The life and times of Frank Riley. An ordinary life, lived extraordinarily.

Chapter Seven

Sink Or Swim

Wherever there is water there lurks an ever present danger.  It was always so on our island; that is, the danger of drowning was a palpable reality.  Many’s the time a wee bairn was lost to the murky depths of the canal, or the fast-flowing currents of the river.

It is an unfortunate fact of life, however, that wherever danger lies, for a child, there beckons also tantalising adventure. It is a universal law of nature which dictates to any child that what is forbidden by adults must be attempted at the very first opportunity.

It was just so with Mike and me. We were forever getting into deep water (ahem!) and in the process incurring the most awful wrath of dear Pater.
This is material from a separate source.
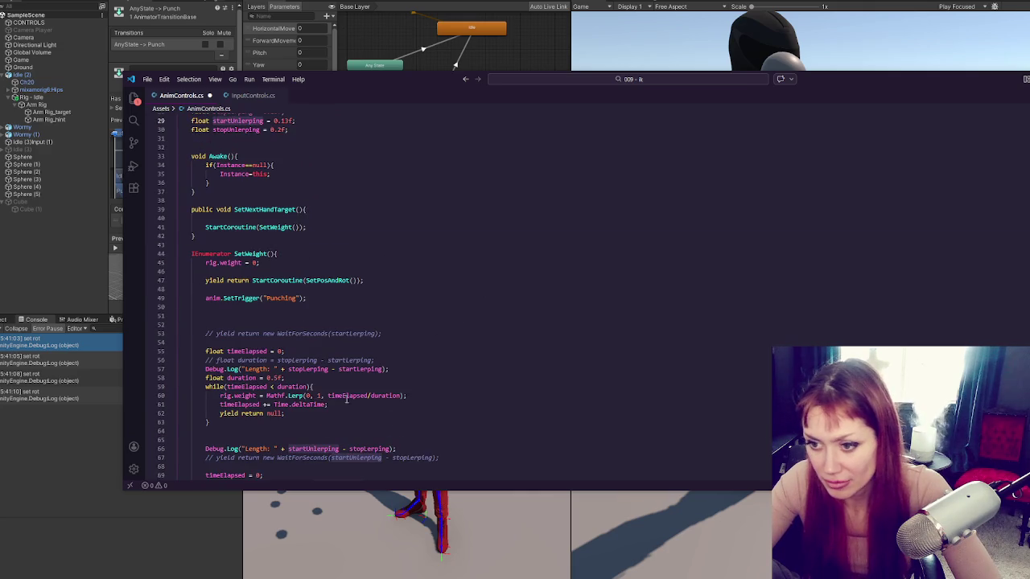
left_click(507, 458)
scroll(494, 434, "down", 4)
scroll(455, 399, "up", 5)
So much so, in fact, that he decided to utilise the latest training methods in teaching us both to swim.

This was done by taking each of us in turn by one arm and dragging us along the edge of the canal as he walked the footpath above us. I’m not sure how Mike took to this, but I think I report accurately when I say that for me it was one of the most effective methods of scaring me half to death.

It was not enough that we were submerged a good deal of the time, but it seemed a necessary part of the course that we had to endure the cuts and weals upon our puny bodies, caused by being scraped along the canal wall.

I’m not even sure that in the end I did in fact learn to swim at this particular juncture. I have a feeling that my swimming skills developed much later. Yes, I’m fairly sure that this modern method Dad swore by did not do very much at all to take away the fear of the water; rather, it served only as a new source of nightmares.

At some stage in this general period, however, the water gods must have decided that it was time to allow me to float at last upon the surface. One day I came home from school proudly bearing a certificate which stated that I had been able to swim the breadth of the local swimming baths – a feat no less significant to me than swimming across the English Channel.

Now it just so happened that the breadth of the swimming baths was slightly wider than the section of the canal where the barges entered the locks. It was this stretch of water which was to be my greatest challenge. Unlike the baths, where the water was a mere three feet deep or so, the canal was a million fathoms, or fourteen feet, whichever was the greater.